# Objetivo 1
Reúna todas as linhas, fora do trecho sobre o projeto de lei, que contêm a palavra "tuning".
━━━━━ Texto de origem
Os alvos da determinação do ministro no despacho desta terça-feira também estão na mira do PL, a elencar:
condutas que incentivam atos antidemocráticos;
divulgação ou compartilhamento de mentiras ou fatos gravemente descontextualizados que atinjam a integridade do processo eleitoral;
grave ameaça, direta e imediata, de violência ou incitação à violência contra a integridade física de funcionários públicos ou contra a infraestrutura física do Estado;
comportamento ou discurso de ódio, inclusive promoção de racismo, homofobia, ideologias nazistas, fascistas ou odiosas contra uma pessoa ou grupo;
atos de terrorismo e preparatórios de terrorismo;
crimes contra crianças e adolescentes e
violência contra a mulher.
Ajor defende PL
O PL 22630 também estabelece que as plataformas apresentem e mantenham normas transparentes para distribuição de conteúdos, ficando claros critérios adotados para seus algoritmos. Propõe que plataformas sejam responsabilizadas por propagação de notícias falsas e desinformação, bem como atribui a tais empresas o dever de ações de prevenção contra conteúdos de caráter nazista, fascista, racista e contra o estado democrático de direito. Outra proposta no PL é a remuneração pela veiculação de conteúdo jornalístico, como já é realizado em outros países.
Associações de veículos de jornalismo, como A Ajor, da qual a Agência Nossa faz parte, apoiam o PL. — “diante dos efeitos dramáticos da desinformação e do discurso de ódio”.
Os veículos defendem a valorização do jornalismo como antídoto a essa epidemia social. “O jornalismo de interesse público é a principal arma da sociedade para combater a desinformação e um importante instrumento para o exercício do direito de acesso à informação”, diz a Ajor.
A votação de urgência do governo para atribuir às big techs a responsabilidade pelo combate à desinformação fracassou diante de munição pesada de grandes empresas de tecnologia. O Google, que manteve em sua página um link para textos atacando o projeto.
“Num país com o mínimo de seriedade, Google, Instagram, TikTok, todos os meios tinham que ser responsabilizados. Como você tem num site de pesquisa um tratamento desonroso com essa Casa?”, disse o presidente da casa Arthur Lira, enquanto Morais determinou que as plataformas expliquem os métodos, algorítimos de impulsionamento e “induzimento à busca sobre “PL da Censura”.
“Conduta de big techs guarda conexão total com inquérto de fake news”
━━━━━━━━━━
━━━━━ Dados de entrada
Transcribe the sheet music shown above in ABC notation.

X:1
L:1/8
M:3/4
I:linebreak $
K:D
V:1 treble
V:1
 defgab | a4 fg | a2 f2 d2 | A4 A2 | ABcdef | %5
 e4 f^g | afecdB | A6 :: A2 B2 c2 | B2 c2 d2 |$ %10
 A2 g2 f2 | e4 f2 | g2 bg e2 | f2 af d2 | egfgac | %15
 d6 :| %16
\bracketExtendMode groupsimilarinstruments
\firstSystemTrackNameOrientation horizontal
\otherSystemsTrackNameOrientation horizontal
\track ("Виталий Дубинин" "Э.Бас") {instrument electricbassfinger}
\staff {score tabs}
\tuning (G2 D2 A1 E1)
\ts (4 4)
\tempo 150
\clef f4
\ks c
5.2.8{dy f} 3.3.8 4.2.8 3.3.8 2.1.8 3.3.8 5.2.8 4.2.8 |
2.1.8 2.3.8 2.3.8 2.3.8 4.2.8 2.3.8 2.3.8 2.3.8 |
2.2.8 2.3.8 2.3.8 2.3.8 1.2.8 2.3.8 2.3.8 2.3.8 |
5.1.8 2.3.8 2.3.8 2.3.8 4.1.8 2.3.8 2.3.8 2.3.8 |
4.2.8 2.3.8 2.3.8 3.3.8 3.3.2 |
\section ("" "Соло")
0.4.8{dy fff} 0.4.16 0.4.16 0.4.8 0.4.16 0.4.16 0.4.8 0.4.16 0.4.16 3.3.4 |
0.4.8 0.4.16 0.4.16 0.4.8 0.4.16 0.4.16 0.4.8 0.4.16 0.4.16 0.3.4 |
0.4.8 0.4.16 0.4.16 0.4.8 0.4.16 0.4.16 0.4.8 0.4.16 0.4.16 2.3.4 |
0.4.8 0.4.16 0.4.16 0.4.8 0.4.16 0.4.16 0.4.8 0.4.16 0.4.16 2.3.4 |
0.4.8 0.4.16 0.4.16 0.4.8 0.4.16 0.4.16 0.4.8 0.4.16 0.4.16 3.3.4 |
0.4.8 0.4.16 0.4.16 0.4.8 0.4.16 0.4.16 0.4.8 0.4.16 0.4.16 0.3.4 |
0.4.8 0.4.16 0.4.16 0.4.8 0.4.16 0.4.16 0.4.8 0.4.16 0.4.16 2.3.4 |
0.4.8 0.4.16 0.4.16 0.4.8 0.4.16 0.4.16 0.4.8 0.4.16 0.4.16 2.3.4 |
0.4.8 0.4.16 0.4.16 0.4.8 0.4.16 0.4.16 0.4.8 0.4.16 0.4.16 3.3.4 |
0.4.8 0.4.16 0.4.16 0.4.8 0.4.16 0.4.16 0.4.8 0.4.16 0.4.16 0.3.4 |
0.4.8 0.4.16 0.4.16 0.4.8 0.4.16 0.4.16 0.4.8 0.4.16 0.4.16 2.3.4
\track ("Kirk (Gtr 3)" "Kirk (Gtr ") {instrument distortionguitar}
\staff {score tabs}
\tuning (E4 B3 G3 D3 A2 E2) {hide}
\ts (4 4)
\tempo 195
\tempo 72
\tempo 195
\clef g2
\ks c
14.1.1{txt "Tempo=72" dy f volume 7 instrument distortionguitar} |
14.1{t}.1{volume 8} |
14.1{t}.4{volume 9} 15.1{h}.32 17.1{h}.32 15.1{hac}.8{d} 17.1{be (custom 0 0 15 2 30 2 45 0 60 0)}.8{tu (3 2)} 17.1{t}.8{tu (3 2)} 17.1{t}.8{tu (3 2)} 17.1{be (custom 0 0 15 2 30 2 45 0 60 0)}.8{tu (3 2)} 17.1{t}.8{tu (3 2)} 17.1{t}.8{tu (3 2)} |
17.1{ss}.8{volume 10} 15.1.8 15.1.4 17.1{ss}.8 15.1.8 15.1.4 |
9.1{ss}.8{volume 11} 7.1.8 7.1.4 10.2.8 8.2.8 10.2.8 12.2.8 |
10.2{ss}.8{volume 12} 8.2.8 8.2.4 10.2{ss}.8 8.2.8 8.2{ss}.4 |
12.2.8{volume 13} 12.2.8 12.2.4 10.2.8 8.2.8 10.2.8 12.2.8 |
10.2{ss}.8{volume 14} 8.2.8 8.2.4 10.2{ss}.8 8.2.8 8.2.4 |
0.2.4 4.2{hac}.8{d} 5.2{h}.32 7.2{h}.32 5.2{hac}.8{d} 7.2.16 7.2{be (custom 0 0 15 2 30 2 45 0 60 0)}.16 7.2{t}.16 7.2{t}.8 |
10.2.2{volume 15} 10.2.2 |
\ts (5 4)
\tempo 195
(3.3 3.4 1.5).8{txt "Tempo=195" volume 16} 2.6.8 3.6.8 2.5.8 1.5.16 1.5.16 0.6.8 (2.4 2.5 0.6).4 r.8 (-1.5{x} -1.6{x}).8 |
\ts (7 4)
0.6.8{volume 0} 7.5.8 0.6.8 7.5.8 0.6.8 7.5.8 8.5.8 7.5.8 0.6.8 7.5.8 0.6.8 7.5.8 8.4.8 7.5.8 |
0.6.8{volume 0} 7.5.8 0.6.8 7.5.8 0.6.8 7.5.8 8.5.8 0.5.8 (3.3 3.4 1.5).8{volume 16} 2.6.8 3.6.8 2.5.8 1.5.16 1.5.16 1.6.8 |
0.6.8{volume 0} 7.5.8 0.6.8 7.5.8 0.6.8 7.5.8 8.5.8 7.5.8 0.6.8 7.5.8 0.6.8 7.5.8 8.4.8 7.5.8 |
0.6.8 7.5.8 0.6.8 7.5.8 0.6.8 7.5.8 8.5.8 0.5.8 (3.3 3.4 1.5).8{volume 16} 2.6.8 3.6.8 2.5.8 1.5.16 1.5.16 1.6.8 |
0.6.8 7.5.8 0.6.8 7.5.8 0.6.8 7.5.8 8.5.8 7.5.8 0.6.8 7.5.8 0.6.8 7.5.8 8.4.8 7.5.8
━━━━━━━━━━
# Objetivo 2
Reproduza do trecho sobre o projeto de lei a parte que começa em "Os veículos defendem" e segue até "diz a Ajor.".

# Solução 1
\tuning (G2 D2 A1 E1)
\tuning (E4 B3 G3 D3 A2 E2) {hide}

# Solução 2
Os veículos defendem a valorização do jornalismo como antídoto a essa epidemia social. “O jornalismo de interesse público é a principal arma da sociedade para combater a desinformação e um importante instrumento para o exercício do direito de acesso à informação”, diz a Ajor.